RBC Metabolic Network
The goal of the project is to generate realistic data sets that can be used for benchmarking in reconstruction of metabolic networks from high throughput metabolite profiling data, and then to validate minimally modified transcriptional reverse engineering methods for applications in the metabolic domain. The details are reported in Nemenman et al., 2007a.
In this project, we generated four synthetic data sets representing metabolism of red blood cells (RBCs) using as a starting point the RBC Mathematica workbook from
- Jamshidi, N., et al., Dynamic simulation of the human red blood cell metabolic network.
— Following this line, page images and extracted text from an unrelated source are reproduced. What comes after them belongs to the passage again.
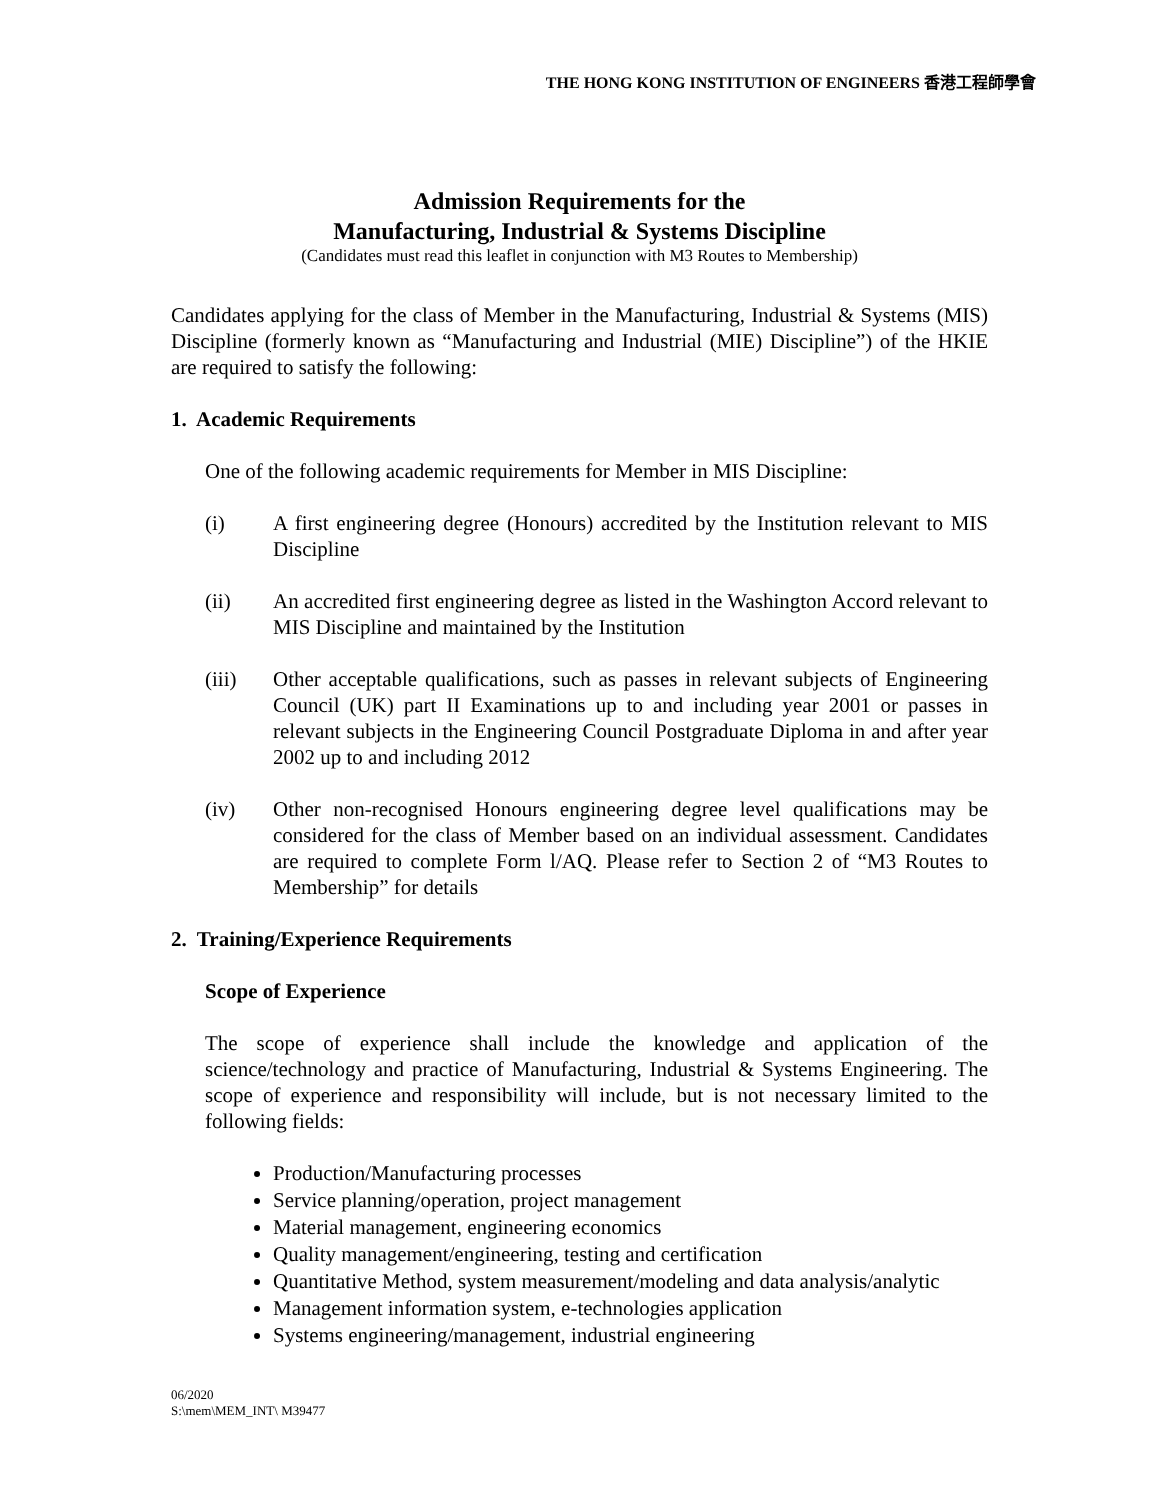THE HONG KONG INSTITUTION OF ENGINEERS 香港工程師學會
Admission Requirements for the
Manufacturing, Industrial & Systems Discipline
(Candidates must read this leaflet in conjunction with M3 Routes to Membership)
Candidates applying for the class of Member in the Manufacturing, Industrial & Systems (MIS) Discipline (formerly known as “Manufacturing and Industrial (MIE) Discipline”) of the HKIE are required to satisfy the following:
1. Academic Requirements
One of the following academic requirements for Member in MIS Discipline:
(i) A first engineering degree (Honours) accredited by the Institution relevant to MIS Discipline
(ii) An accredited first engineering degree as listed in the Washington Accord relevant to MIS Discipline and maintained by the Institution
(iii) Other acceptable qualifications, such as passes in relevant subjects of Engineering Council (UK) part II Examinations up to and including year 2001 or passes in relevant subjects in the Engineering Council Postgraduate Diploma in and after year 2002 up to and including 2012
(iv) Other non-recognised Honours engineering degree level qualifications may be considered for the class of Member based on an individual assessment. Candidates are required to complete Form l/AQ. Please refer to Section 2 of “M3 Routes to Membership” for details
2. Training/Experience Requirements
Scope of Experience
The scope of experience shall include the knowledge and application of the science/technology and practice of Manufacturing, Industrial & Systems Engineering. The scope of experience and responsibility will include, but is not necessary limited to the following fields:
Production/Manufacturing processes
Service planning/operation, project management
Material management, engineering economics
Quality management/engineering, testing and certification
Quantitative Method, system measurement/modeling and data analysis/analytic
Management information system, e-technologies application
Systems engineering/management, industrial engineering
06/2020
S:\mem\MEM_INT\ M39477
Bioinformatics 17, 286-287, 2001. PDF.
The rationale for choosing these particular data sets is provided in Nemenman et al., 2007a.
Contents
Overview
The RBC Mathematic workbook model has 5 parameters that can be controlled externally: the Donnan ratio, R, (which determines the difference in the pH inside and outside of the cell); glucose concentration, G; total intracellular magnesium concentration, both free and bound, Mg; intracellular inorganic phosphorus concentration, Pi; and extracellular (plasma) sodium concentration, Na. For the first three data sets, these external control parameters were sampled at random 1000 times from specified probability distributions, representing different experimental setups, and the steady state values of the metabolic network were found by using the methods in the RBC workbook. In a significant number of situations (up to 30% or more depending on the data set), the randomly selected parameters did not lead to steady state solutions. These samples were removed from the data set.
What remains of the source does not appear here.